The hearing was the latest development in a legal battle that dates back more than two years. In the initial complaint, filed on July 7, 2011, Edward "Blue John" Chevallier contended Hand had violated his rights under the 4th and 14th amendments when he arrested him the previous August, following an argument between Chevallier and a tenant at his Berryville trailer park.
Specifically, Chevallier accused Hand of lacking probable cause and using excessive force during his arrest.
Consideration of the force claim was stalled last summer, after Hand asked the court to decide the question of probable cause without going to a jury trial. In making the request, Hand cited state immunity laws meant to protect officers from unwarranted litigation.
U.S. District Judge P.K. Holmes denied Hand's motion on Aug. 6, ruling he had not had probable cause to arrest Chevallier and, thus, should not be immune. One week later, Hand appealed that decision to the U.S. Eighth Circuit Court of Appeals
At last week's hearing, in St. Louis, attorneys for Chevallier and Hand argued the appeal before Judges Diana Murphy, Lavenski Smith, and Raymond Gruender.
In a brief filed on Halloween, and again during last week's arguments, Hand's attorney, Jason Owens, asked the judges to reverse Holmes' decision -- calling his analysis "fatally flawed."
The problem, Owens argued, was that Holmes had applied too rigorous a standard. While the judge considered whether Hand had probable cause to arrest Chevallier, Owens maintained he should have, instead, considered whether he had "arguable" probable cause -- a less rigorous threshold.
"The Supreme Court has been clear," Owens said, "that in the hazy, unclear areas between legal and illegal, constitutional and unconstitutional, officers are essentially given the benefit of a doubt ... This (case presents) exactly the kind of arrest, exactly the kind of facts, that qualified immunity was intended to protect officers against."
Part of the problem, Owens said, was that Holmes had applied a "novel and impossible standard" that would require an officer to actually witness a misdemeanor being committed in order to make an arrest. This standard, he said, was far from clearly established by law and, thus, should be discarded.
Chevallier's attorneys had cited this "in the presence" standard in their original complaint, relying on the more than century-old case of Bad Elk v. United States. That case was based on Common, rather than Constitutional, law and had never been tested by the U.S. Supreme Court.
Given these facts, Holmes disregarded the case in his ruling, although Owens maintained the judge had still applied the standard in his own analysis, by considering only those facts "personally observed" by Hand.
Chevallier's attorney, Jo Alison Helms, disputed this last week. She also acknowledged the weakness of the in-the-presence standard, though not conceding the argument entirely, and agreed that the lower court had erred in not applying the arguable probable cause standard. However, even using this less rigorous standard, Helms maintained that Hand did not have cause to arrest Chevallier.

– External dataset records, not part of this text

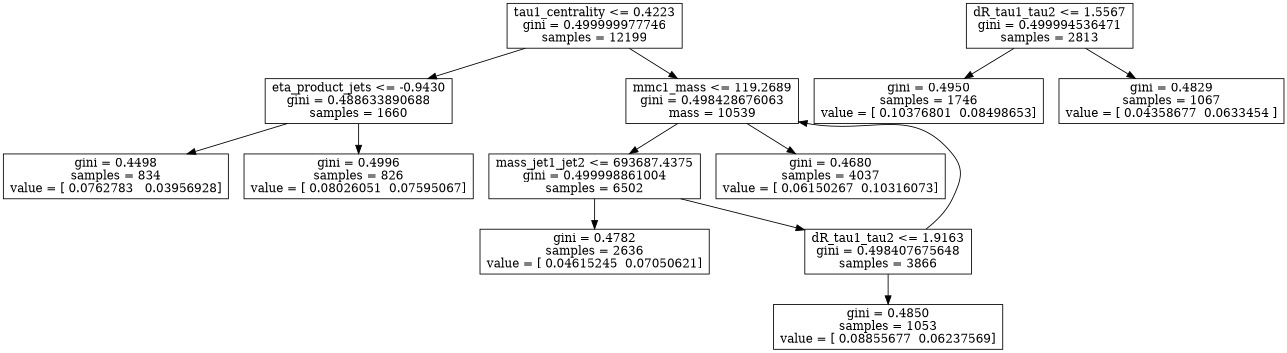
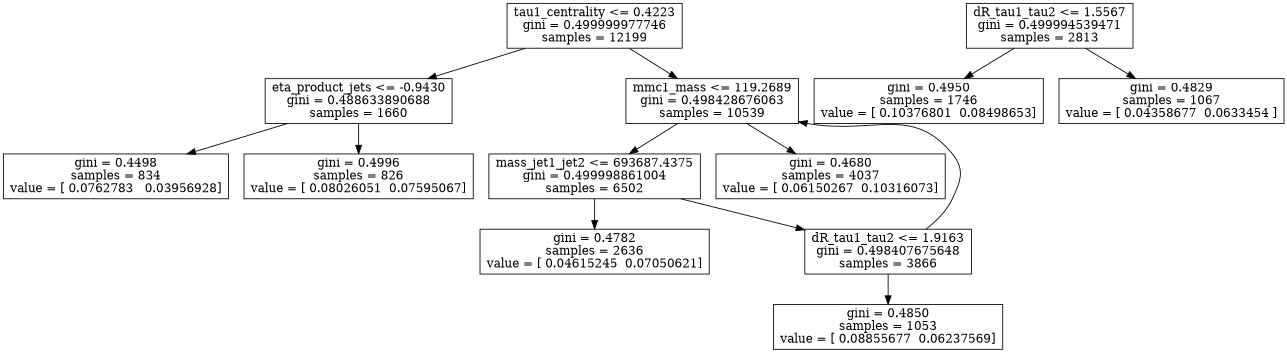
  digraph {
    node [shape=box]
    n1 [label="tau1_centrality <= 0.4223\ngini = 0.499999977746\nsamples = 12199"]
    n2 [label="eta_product_jets <= -0.9430\ngini = 0.488633890688\nsamples = 1660"]
-   n3 [label="mmc1_mass <= 119.2689\ngini = 0.498428676063\nmass = 10539"]
+   n3 [label="mmc1_mass <= 119.2689\ngini = 0.498428676063\nsamples = 10539"]
    n4 [label="gini = 0.4498\nsamples = 834\nvalue = [ 0.0762783   0.03956928]"]
    n5 [label="gini = 0.4996\nsamples = 826\nvalue = [ 0.08026051  0.07595067]"]
    n6 [label="mass_jet1_jet2 <= 693687.4375\ngini = 0.499998861004\nsamples = 6502"]
    n7 [label="gini = 0.4680\nsamples = 4037\nvalue = [ 0.06150267  0.10316073]"]
    n8 [label="dR_tau1_tau2 <= 1.9163\ngini = 0.498407675648\nsamples = 3866"]
    n9 [label="gini = 0.4782\nsamples = 2636\nvalue = [ 0.04615245  0.07050621]"]
    n10 [label="gini = 0.4850\nsamples = 1053\nvalue = [ 0.08855677  0.06237569]"]
-   n11 [label="dR_tau1_tau2 <= 1.5567\ngini = 0.499994536471\nsamples = 2813"]
+   n11 [label="dR_tau1_tau2 <= 1.5567\ngini = 0.499994539471\nsamples = 2813"]
    n12 [label="gini = 0.4950\nsamples = 1746\nvalue = [ 0.10376801  0.08498653]"]
    n13 [label="gini = 0.4829\nsamples = 1067\nvalue = [ 0.04358677  0.0633454 ]"]
    n1 -> n2
    n1 -> n3
    n2 -> n4
    n2 -> n5
    n3 -> n6
    n3 -> n7
    n6 -> n8
    n6 -> n9
    n8 -> n3
    n8 -> n10
    n11 -> n12
    n11 -> n13
  }
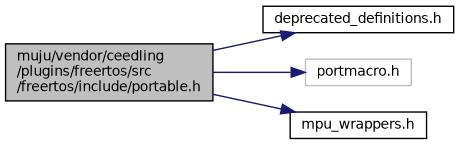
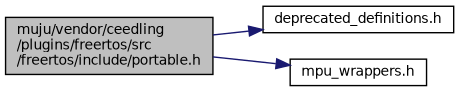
  digraph {
    rankdir=LR
    node [color=black fillcolor=white fontname=Helvetica fontsize=10 shape=record style=filled]
    edge [color=midnightblue fontname=Helvetica fontsize=10 labelfontname=Helvetica labelfontsize=10 style=solid]
    n1 [fillcolor=grey75 fontcolor=black height=0.2 label="muju/vendor/ceedling\l/plugins/freertos/src\l/freertos/include/portable.h" width=0.4]
    n2 [height=0.2 label="deprecated_definitions.h" width=0.4]
-   n3 [color=grey75 height=0.2 label="portmacro.h" width=0.4]
    n4 [height=0.2 label="mpu_wrappers.h" width=0.4]
    n1 -> n2
-   n1 -> n3
    n1 -> n4
  }
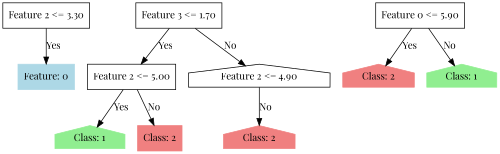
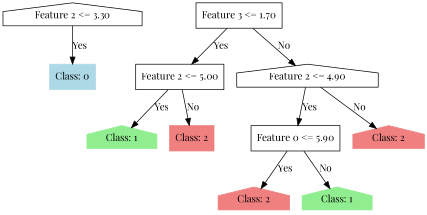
  digraph {
    fontname="Playfair Display"
    node [fontname="Playfair Display" shape=box style=filled]
    edge [fontname="Playfair Display"]
-   n1 [label="Feature 2 <= 3.30" style=""]
-   n2 [color=lightblue label="Feature: 0"]
+   n1 [label="Feature 2 <= 3.30" shape=house style=""]
+   n2 [color=lightblue label="Class: 0"]
    n3 [label="Feature 3 <= 1.70" style=""]
    n4 [label="Feature 2 <= 5.00" style=""]
    n5 [label="Feature 2 <= 4.90" shape=house style=""]
    n6 [color=lightgreen label="Class: 1" shape=house]
    n7 [color=lightcoral label="Class: 2"]
    n8 [label="Feature 0 <= 5.90" style=""]
    n9 [color=lightcoral label="Class: 2" shape=house]
    n10 [color=lightcoral label="Class: 2" shape=house]
    n11 [color=lightgreen label="Class: 1" shape=house]
    n1 -> n2 [label=Yes]
    n3 -> n4 [label=Yes]
    n3 -> n5 [label=No]
    n4 -> n6 [label=Yes]
    n4 -> n7 [label=No]
+   n5 -> n8 [label=Yes]
    n5 -> n9 [label=No]
    n8 -> n10 [label=Yes]
    n8 -> n11 [label=No]
  }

Owens, however, argued the judge had ignored critical pieces of evidence -- such as Chevallier's history of conflict with the alleged victim and Chevallier's own admission that he had disregarded previous officers' orders to stay away from the tenant's property -- that would have supported Hand's claim of probable cause.
He concluded, "I think it's improper for the court to employ the wrong standard, ignore key facts, and ultimately find that 'it strikes the court' -- with 20/20 hindsight -- that this was maybe not the most prudent arrest."
The judges have not yet issued a ruling in the appeal, and sources close to the case say it will likely be several months before they do so. Only once the motion for summary judgement is decided can the remaining claims be considered.